## [What to do]
Taking the records below, count the lines in which "deeper" appears and supply only the count.

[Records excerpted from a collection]
= = =
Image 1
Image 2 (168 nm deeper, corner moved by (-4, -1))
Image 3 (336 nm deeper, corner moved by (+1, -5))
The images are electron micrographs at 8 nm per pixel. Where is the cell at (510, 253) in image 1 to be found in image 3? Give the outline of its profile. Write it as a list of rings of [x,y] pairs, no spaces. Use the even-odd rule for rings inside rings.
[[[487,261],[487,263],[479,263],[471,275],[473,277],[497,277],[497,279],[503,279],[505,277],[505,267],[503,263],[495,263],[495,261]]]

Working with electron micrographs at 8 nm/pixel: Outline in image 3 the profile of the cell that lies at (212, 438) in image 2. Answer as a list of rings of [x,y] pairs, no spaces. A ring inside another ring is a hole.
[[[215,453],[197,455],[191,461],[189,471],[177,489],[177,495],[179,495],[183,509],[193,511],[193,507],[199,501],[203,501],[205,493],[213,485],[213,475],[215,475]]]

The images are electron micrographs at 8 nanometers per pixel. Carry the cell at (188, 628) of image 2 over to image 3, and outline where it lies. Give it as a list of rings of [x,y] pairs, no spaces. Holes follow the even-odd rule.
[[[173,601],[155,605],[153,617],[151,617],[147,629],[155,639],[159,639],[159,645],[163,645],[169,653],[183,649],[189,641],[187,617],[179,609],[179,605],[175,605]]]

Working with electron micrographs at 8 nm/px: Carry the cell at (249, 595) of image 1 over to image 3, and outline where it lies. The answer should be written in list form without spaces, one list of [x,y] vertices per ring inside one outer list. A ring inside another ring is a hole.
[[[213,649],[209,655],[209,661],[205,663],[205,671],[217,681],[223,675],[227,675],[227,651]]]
= = =
## [Reply to the task]
2